Algerian History X .1

Publié: 22/08/2013 dans Algerian History X

Avec son décolleté et ses cheveux à la garçonne, elle savait qu’elle ne pouvait se permettre un collier et des boucles d’oreille à la fois. C’était esthétiquement incorrect.
A moins que ça ne soit très petit. Mais vraiment petit.
Elle laissa tomber son décolleté et enfila un pull qui dégageait légèrement sa gorge mais beaucoup ses épaules.
Et préféra les grandes boucles d’oreille.
Mais les grandes boucles, c’est franchement moyen. Aucune grâce.
Elle glissa une main décidée dans le fond du tiroir et en extirpa  une paire de boucles qui n’avaient rien de bouclé. Ça ressemblait drôlement à ces ornements tout en soie qu’on accrochait aux cache-rideaux : groupe de fils torsadés enchâssés dans une cupule dorée et pendant inlassablement d’un crochet ici et là.
De ses lobes tout laiteux, en l’occurrence.
Lourds et droits, arrogants et carmins, les fils se mouvaient en parallèle l’un de l’autre et jetaient sur les creux symétriques de sa gorge des ombres aguichantes et volages.
Leurs extrémités inférieures lui arrivaient au ras de la naissance des épaules, et elle penchait systématiquement la tête, les faisant frôler dans un agréable chatouillement sa peau dénudée.

N. s’assura qu’elle avait de la monnaie pour le bus et la mit dans sa poche. Plus accessible ça serait, moins de mouvements et de gène cela causerait.
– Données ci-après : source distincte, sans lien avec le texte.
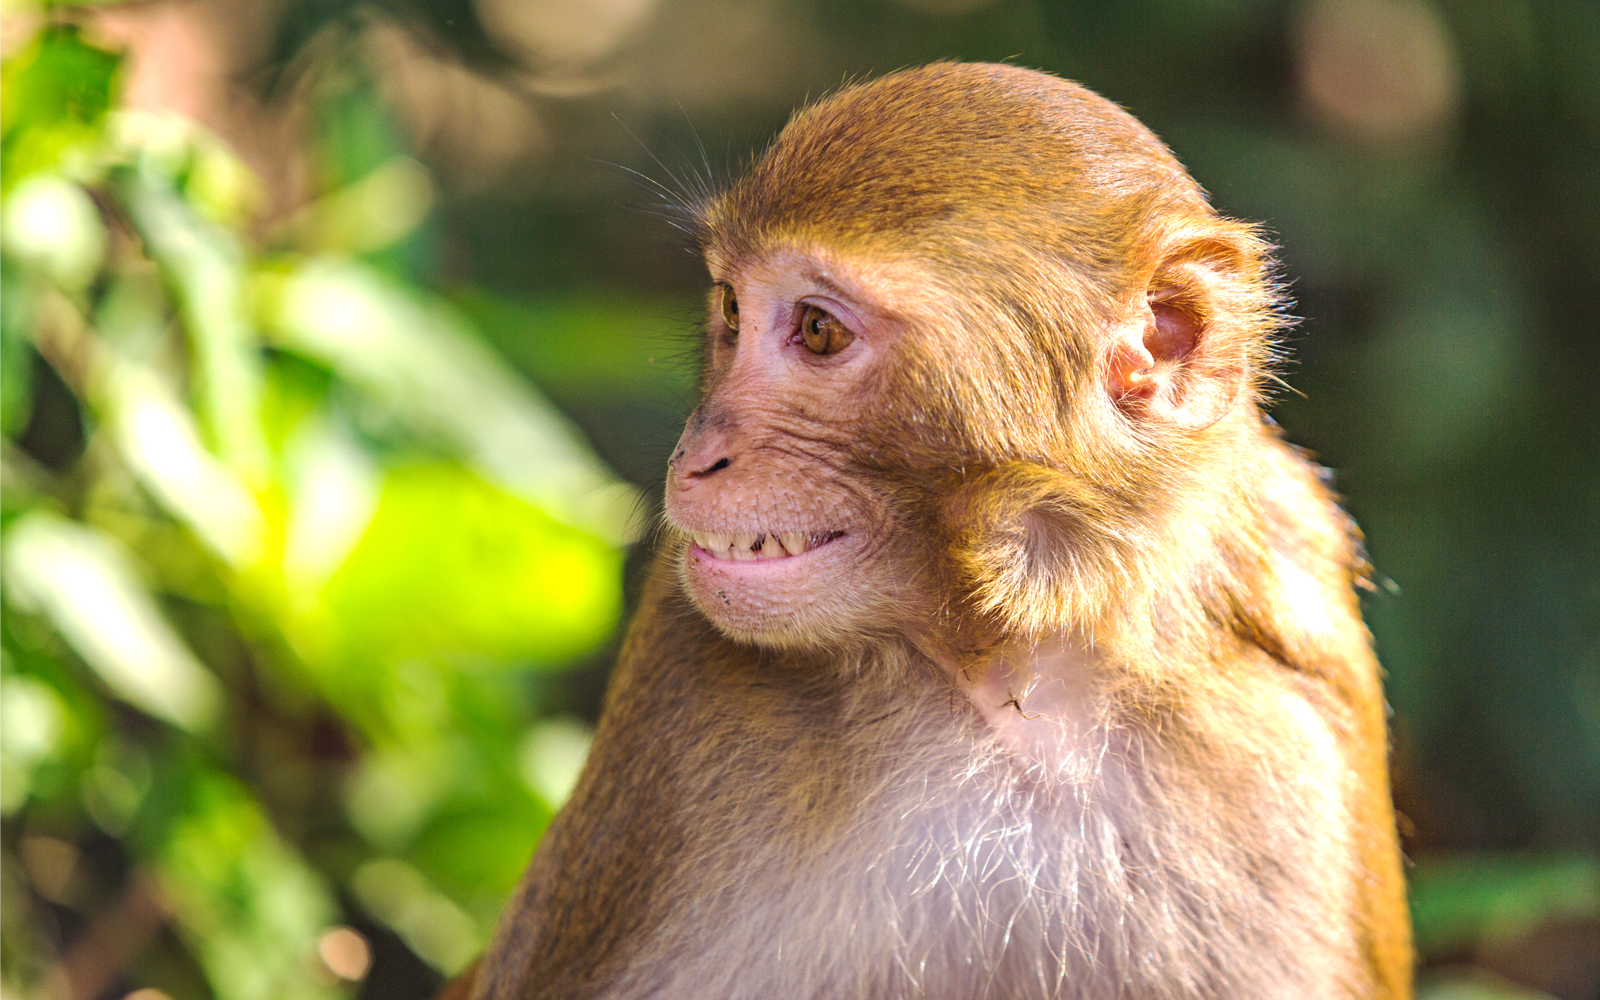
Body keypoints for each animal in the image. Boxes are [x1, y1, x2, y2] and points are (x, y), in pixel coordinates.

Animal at [455, 62, 1412, 999]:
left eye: (817, 329)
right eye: (729, 306)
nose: (695, 455)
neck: (1021, 654)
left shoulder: (1282, 723)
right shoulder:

Elle jeta un dernier coup d’œil à son reflet dans le miroir et se rappela, un sourire à l’occasion, qu’il aimait qu’elle se trouve jolie et ne s’en couvre pas.
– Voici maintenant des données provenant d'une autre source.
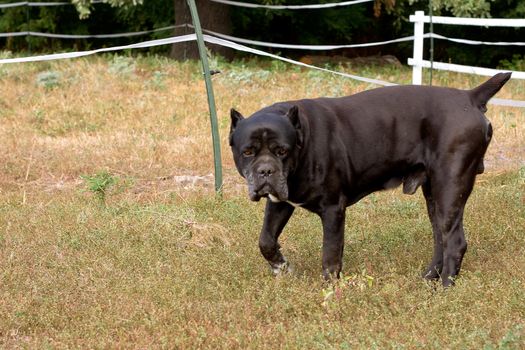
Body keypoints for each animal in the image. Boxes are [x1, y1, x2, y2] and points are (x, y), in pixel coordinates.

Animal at [227, 72, 510, 286]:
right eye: (248, 152)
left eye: (282, 151)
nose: (266, 171)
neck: (302, 138)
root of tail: (469, 96)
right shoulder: (280, 201)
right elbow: (266, 240)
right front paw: (281, 267)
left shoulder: (333, 209)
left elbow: (330, 255)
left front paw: (329, 290)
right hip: (434, 195)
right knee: (440, 236)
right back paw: (429, 279)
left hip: (450, 187)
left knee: (454, 241)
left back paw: (446, 287)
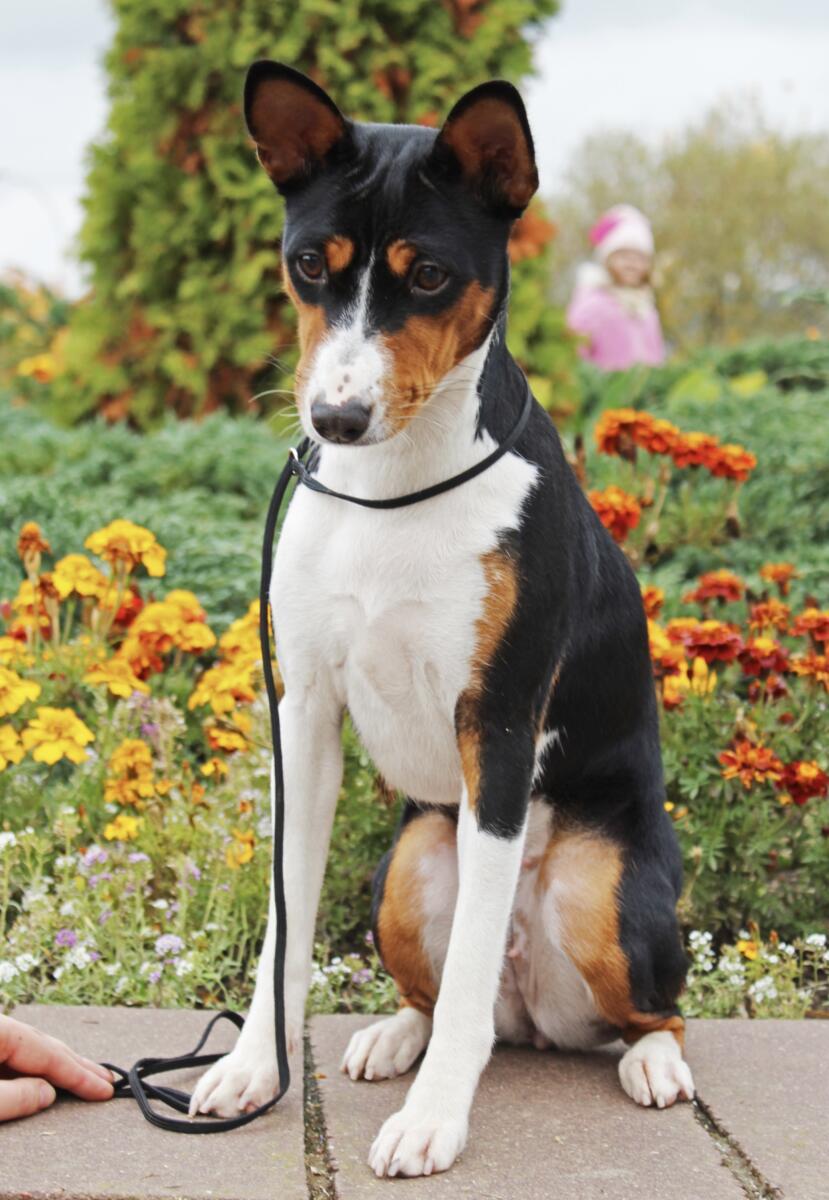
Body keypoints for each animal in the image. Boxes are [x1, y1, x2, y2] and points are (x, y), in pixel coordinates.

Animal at [189, 61, 694, 1177]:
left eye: (426, 276)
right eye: (307, 265)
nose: (334, 420)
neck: (392, 492)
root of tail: (537, 1013)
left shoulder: (496, 726)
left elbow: (465, 982)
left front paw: (433, 1121)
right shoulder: (306, 716)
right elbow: (285, 935)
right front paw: (253, 1070)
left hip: (598, 887)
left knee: (641, 1011)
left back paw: (651, 1063)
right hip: (412, 860)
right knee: (439, 988)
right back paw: (392, 1035)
Elle regarda sa montre, marqua une petite hésitation puis se connecta à Facebook via son téléphone, alla à son profil, s’attarda sur un message équivoque qu’une fille avait publié la veille sur son mur puis tapa son message.
« Milord, ma peau a besoin de prendre en urgence quelques couleurs. »
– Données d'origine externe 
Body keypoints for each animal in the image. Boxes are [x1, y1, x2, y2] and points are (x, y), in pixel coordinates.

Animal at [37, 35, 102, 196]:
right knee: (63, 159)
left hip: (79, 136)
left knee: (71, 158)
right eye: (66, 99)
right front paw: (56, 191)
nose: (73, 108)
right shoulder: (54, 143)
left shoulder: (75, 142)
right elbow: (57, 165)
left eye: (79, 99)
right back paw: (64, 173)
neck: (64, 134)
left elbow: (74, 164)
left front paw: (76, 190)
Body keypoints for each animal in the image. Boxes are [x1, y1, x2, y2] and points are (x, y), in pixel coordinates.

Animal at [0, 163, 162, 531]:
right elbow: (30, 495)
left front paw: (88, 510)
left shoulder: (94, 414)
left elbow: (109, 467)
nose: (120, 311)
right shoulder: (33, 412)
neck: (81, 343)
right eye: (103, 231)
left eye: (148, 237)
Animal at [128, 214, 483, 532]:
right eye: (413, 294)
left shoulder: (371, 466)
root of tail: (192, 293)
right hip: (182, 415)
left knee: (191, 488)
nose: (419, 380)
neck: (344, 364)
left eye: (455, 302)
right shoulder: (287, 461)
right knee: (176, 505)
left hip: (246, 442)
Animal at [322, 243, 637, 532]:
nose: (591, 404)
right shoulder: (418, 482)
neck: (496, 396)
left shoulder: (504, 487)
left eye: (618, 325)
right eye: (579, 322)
Elle éprouvait une jalousie couplée à une excitation malsaine quand elle tombait sur des publications féminines sur son mur. Elle se retenait avec peine, mais il lui arrivait de succomber et de faire défiler pendant des heures son journal, remontant à de très anciens statuts et chansons, lui en voulant pour de très anciennes amours puis le pardonnant en deux temps trois mouvements quatre mots tendres, le tout sans qu’il n’en sache rien.
« Milady veut-elle bien que je commence par Jihad ? »
Jihad, c’était son épaule droite.
Ça la frustrait qu’il réponde du tac-au-tac. Elle aimait sortir, trainer, se consumer dans l’attente et revenir haletante apaiser sa soif au bord de son inbox.
 » 🙂
Vais chez l’couturier. Il doit reprendre mes mesures, j’ai grossi. »
Silence.
« Je te mangerai. »
« Ouh ! »
Lança-t-elle en quittant l’application.

N. prit soin de bien effacer son sourire avant de mettre un pied dehors.